Welcome to The Nonlinear Library, where we use Text-to-Speech software to convert the best writing from the Rationalist and EA communities into audio. This is: Exploring the Lottery Ticket Hypothesis, published by Rauno Arike on April 25, 2023 on LessWrong.
I have recently been fascinated by the breadth of important mysteries in deep learning, including deep double descent and phase changes, that could be explained by a curious conjectured property of neural networks called the lottery ticket hypothesis. Despite this explanatory potential, however, I haven't seen much discussion about the evidence behind and the implications of this hypothesis in the alignment community. Being confused about these things motivated me to conduct my own survey of the phenomenon, which resulted in this post.
The Lottery Ticket Hypothesis, explained in one minute
The lottery ticket hypothesis (LTH) was originally proposed in a paper by Frankle and Carbin (2018):
A randomly-initialized, dense neural network contains a subnetwork that is initialized such that—when trained in isolation—it can match the test accuracy of the original network after training for at most the same number of iterations.
The authors call such subnetworks "winning lottery tickets". As the simplest example, they train a LeNet-300-100 model on the MNIST dataset and report that a network containing only 21.1% of the weights of the dense version reaches a higher test accuracy on less training iterations, while a network where only 3.6% of the weights remain performs almost identically to the dense network of the network.
The lottery ticket hypothesis extends a long line of work in neural network pruning, a technique proposed in as early as 1990 by LeCun et al. Pruning simply means deleting some fraction of unimportant weights from the network after training to make inference more efficient. The vital insight of the lottery ticket hypothesis paper is that it may also be possible to prune the network before training to make both training and inference more efficient.
In practice, the method that Frankle and Carbin used for finding winning tickets didn't yet eliminate the need to train the full network, instead just suggesting the possibility. The technique they used is iterative pruning, a procedure that roughly looks as follows:
Train the full dense network on some classification task
Prune out some fraction of the weights with the smallest magnitude
Reinitialize the remaining weights to their original values
Repeat the same procedure for a number of times
This is computationally quite expensive, but as we'll see below, alternative approaches have been proposed later on.
The paper also defined a stronger version of the hypothesis that they named the lottery ticket conjecture:
We extend our hypothesis into an untested conjecture that SGD seeks out and trains a subset of well-initialized weights.
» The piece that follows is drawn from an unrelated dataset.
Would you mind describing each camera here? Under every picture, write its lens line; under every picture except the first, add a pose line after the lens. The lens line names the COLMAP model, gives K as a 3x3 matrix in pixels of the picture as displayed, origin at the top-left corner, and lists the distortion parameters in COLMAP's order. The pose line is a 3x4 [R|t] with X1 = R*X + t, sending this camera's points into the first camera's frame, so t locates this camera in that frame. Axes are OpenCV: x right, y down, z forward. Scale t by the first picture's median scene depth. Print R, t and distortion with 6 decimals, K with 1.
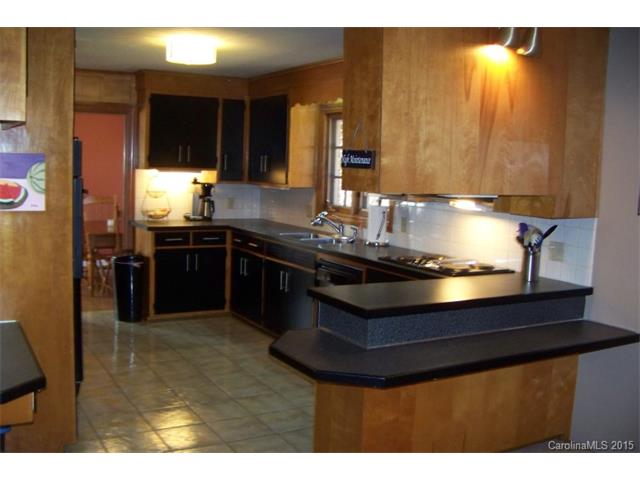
lens RADIAL K [[668.2, 0, 320.0], [0, 668.2, 240.0], [0, 0, 1]] dist [-0.004212, -0.002320]
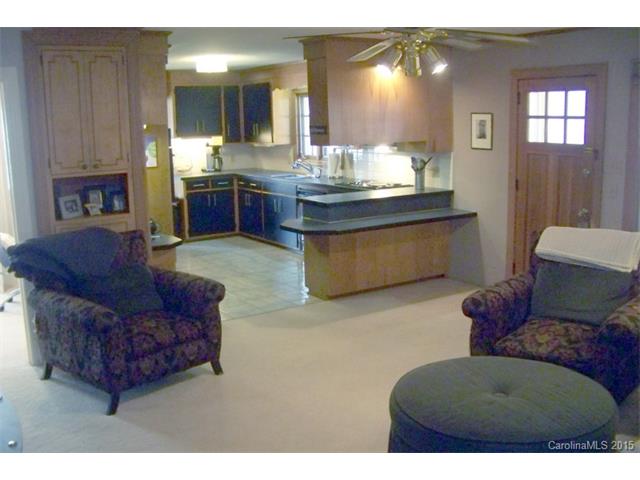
lens RADIAL K [[676.5, 0, 296.6], [0, 676.5, 240.1], [0, 0, 1]] dist [0.006379, 0.001585]
pose [[0.997685, -0.067345, 0.009495, -0.026252], [0.066538, 0.995413, 0.068743, 0.033459], [-0.014081, -0.067952, 0.997589, -0.536627]]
Dense, randomly-initialized networks are easier to train than the sparse networks that result from pruning because there are more possible subnetworks from which training might recover a winning ticket.
In the next section, I'll argue that making a distinction between the hypothesis and the conjecture appears to be quite important.
Relevance to alignment
Phase changes
In his post about mechanistically interpreting grokking, Neel Nanda argues that the lottery ticket hypothesis may constitute the reason for why neural networks form sophisticated circuits.
One may naively think that neural networks are optimized in a similar way to how linear regression classifiers are optimized: each weight slowly changes in a direction that marginally improves performance, and the result of these tiny individual improvements smoothly improve the performance of the entire ensemble. In practice, though, we observe the forming of sophisticated circuits like the induction circuit, which is comprised of a previous token head and an induction head. Either of those heads improves loss only in the case the other ...